**Passage for review:**
BEGIN
Q.
What is the favorite movie of mime sheep?
A. Silence of the Lambs.
Q.
What do you call a male street performer in Paris?
A. A man-to-mimist.
Q.
What did the Paris street performer sleep on at night?
A. A mime-ery foam mattress.
Q.
Which pantomimist was the first to reside at the White House?
A. Mimie Eisenhower.
Q.
Which kind of street performers stops by the library to
entertain kids at noon?
A. A mime-reader.
Q.
What is it called when a Paris street performer flips out
and reacts wildly?
A. Rant-o-mime. |
Q.
How do you describe the Paris street performer's curious
new routine?
A. Mime-numbing.
Unanswered
Riddle: If a mime got locked in a walk-in freezer, would
anybody know he needs help?
Q.
Which suggestive joke punch line is a mime's least favorite?
A. That's what she said.
Q.
What might you say when you catch a mute street performer
who is up to no good?
A. Mime, mime, mime.
Q.
What is it called when an incomprehensible campaigning politician
does his whole act leaning toward the left?
END
**Apply what you read:**
1. Decide whether each statement agrees with the mime riddles, answering yes or no and quoting the deciding words: (a) the Paris street performer slept on a straw mat at night; (b) the mime sheep's favorite movie is "Silence of the Lambs"; (c) the mime-reader visits the library to entertain kids in the evening.
2. Extend the mime riddles, starting after their final line.
The rows that come next have no connection to the mime riddles.

**Listed records:**
BEGIN
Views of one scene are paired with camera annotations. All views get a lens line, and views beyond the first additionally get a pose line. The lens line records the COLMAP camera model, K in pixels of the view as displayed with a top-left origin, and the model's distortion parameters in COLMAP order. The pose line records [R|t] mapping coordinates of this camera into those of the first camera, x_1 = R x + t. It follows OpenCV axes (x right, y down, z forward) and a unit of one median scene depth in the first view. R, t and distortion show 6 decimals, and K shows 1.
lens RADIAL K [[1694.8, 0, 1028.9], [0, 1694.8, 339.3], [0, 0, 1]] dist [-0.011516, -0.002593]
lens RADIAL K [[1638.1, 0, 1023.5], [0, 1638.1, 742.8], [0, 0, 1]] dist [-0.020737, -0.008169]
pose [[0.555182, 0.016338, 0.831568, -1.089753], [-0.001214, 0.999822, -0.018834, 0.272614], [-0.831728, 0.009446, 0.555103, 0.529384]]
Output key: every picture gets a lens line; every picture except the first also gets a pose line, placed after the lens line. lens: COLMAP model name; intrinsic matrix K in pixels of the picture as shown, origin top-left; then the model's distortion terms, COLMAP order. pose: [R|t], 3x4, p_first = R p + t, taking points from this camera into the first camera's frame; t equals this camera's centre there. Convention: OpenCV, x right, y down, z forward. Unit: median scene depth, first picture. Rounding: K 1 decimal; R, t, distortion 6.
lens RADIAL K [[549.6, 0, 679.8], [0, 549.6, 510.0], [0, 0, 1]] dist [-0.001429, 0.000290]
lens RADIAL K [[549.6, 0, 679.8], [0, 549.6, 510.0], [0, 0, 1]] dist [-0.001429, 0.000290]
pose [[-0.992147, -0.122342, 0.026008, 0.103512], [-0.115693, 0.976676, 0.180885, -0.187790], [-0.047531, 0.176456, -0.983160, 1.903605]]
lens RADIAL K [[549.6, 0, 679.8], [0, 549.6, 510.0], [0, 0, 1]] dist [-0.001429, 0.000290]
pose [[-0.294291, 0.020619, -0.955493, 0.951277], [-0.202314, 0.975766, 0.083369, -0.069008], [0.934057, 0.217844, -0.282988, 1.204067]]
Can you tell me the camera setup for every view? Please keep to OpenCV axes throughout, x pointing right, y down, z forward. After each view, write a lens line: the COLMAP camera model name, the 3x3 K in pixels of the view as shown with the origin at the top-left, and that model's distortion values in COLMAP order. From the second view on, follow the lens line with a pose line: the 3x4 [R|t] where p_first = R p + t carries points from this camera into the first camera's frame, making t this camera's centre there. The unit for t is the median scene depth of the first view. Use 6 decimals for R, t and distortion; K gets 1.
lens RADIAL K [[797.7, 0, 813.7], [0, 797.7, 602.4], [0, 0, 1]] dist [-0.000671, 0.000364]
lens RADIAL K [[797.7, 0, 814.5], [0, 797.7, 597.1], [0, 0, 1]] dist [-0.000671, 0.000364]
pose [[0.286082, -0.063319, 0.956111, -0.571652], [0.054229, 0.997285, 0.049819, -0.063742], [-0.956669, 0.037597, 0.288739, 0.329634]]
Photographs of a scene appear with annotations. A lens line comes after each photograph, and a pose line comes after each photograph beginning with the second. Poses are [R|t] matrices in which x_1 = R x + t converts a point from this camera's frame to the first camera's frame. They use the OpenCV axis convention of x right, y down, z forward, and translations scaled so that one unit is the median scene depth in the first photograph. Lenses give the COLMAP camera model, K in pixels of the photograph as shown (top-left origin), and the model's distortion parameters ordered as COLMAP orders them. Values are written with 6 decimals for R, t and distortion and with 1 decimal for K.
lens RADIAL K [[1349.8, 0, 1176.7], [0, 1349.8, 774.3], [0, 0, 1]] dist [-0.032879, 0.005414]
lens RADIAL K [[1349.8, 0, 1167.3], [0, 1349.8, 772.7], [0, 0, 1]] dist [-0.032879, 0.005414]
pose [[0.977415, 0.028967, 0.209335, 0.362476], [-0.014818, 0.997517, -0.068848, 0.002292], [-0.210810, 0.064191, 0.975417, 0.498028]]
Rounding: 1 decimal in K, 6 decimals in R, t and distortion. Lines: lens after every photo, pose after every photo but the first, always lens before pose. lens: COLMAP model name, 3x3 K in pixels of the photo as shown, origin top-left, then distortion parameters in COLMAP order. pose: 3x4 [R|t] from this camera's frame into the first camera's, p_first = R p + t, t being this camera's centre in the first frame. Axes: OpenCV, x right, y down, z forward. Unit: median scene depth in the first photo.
END
**Written responses:**
1.
(a) No: "A. A mime-ery foam mattress."
(b) Yes: "A. Silence of the Lambs."
(c) No: "entertain kids at noon?"

2.
A. Slant-o-mime.
Q.
What do you call a dog street perfomer's act in Paris?
A. Pant-omime.
|
Q.
Have you heard the latest mime joke?
A. Of course not!
Q.
What is the first rule of Mime Club?
A. You do not talk about Mime Club.
Pantomime
Point to Ponder: Are mimes just as scary as clowns,
or more so?
Q.
How did Major Mime know the new recruit was not cut out
to be a mime?
A. It was something he said.
Q.
What does a teenage street performer mouth when he royally
screws up?
A. Mime Bad!
Q.
Which kind of street perfomer might go off at any time?
A. A land mime.
Q.
Which street actor only does his act during December?